The necessary transformation of the financial system
  • The PA Art. 2.1(c) creates a collective responsibility to restructure the entire financial system. The current move on sustainable finance is a positive trend, which improves the potential contribution of the financial sector for climate change mitigation and overall sustainability but is insufficient to result in alignment with the Paris Agreement climate target, which means full decarbonisation of the economy by 2050-2070.
  •  Finance cannot limit itself to the aim of growing the “green” niches. It must address simultaneously the problem of “brown” and stop financing and invest- ing in the carbon-intensive assets that are not compatible with Paris pathways.
  •  Policymakers should challenge their current approaches to both accelerate the pace and increase the ambition of the transformation of the financial sector, in order to fix finance against its incapacity to deal with long term public interest and common goods such as a stable climate.
  •  Most of the effort has been based on the tenet of market efficiency, while markets seem unable to anticipate and mitigate climate change in the face of the tragedy of the horizon.
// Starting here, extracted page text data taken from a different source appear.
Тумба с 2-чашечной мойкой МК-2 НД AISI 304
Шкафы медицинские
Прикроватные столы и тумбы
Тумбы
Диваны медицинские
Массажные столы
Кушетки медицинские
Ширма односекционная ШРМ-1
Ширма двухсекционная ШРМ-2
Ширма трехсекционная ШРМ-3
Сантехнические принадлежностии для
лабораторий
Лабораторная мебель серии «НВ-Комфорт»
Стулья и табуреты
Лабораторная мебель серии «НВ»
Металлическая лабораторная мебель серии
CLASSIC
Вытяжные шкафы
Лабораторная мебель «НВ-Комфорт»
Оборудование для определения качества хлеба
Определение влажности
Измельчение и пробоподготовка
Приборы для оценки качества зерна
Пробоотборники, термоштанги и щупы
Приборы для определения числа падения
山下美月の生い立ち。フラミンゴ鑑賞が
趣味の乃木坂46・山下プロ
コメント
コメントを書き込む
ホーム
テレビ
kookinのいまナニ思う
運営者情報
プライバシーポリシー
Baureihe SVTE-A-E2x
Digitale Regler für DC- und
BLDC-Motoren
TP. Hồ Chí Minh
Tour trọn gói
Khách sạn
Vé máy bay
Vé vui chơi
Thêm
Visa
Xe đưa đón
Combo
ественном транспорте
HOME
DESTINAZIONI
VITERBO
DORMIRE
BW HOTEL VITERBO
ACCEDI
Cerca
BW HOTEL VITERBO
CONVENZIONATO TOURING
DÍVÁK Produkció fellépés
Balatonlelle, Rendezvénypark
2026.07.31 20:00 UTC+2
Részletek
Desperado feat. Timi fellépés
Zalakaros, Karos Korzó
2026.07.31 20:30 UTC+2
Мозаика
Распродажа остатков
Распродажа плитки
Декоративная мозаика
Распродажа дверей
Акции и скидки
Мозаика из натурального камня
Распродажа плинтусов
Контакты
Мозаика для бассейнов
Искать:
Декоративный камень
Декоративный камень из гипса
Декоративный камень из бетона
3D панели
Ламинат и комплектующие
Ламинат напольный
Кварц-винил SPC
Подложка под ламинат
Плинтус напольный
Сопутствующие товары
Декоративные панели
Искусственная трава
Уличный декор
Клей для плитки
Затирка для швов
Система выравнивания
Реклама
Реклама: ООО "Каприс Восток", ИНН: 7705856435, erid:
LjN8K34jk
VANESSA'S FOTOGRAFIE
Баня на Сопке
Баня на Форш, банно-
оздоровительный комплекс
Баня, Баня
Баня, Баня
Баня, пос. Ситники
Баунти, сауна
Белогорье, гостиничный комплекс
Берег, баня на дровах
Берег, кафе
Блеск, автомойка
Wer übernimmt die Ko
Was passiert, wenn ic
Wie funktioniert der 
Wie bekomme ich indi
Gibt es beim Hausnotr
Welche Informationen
Self-regulation and disclosure are the principal provisions of sustainable finance frameworks, especially in Europe, but more pivotal propositions are on the table, targeting market short-termism, prudential rules, fiduciary duty, or accounting rules. Central banks and financial regulation are already used in some emerging economies to directly orient financial flows towards their green economic priorities.
  • Finance must be reconciled with the long term, and financial regulators must have a clear mandate to do ‘whatever it takes’ to save the climate, in articulation with governmental policies.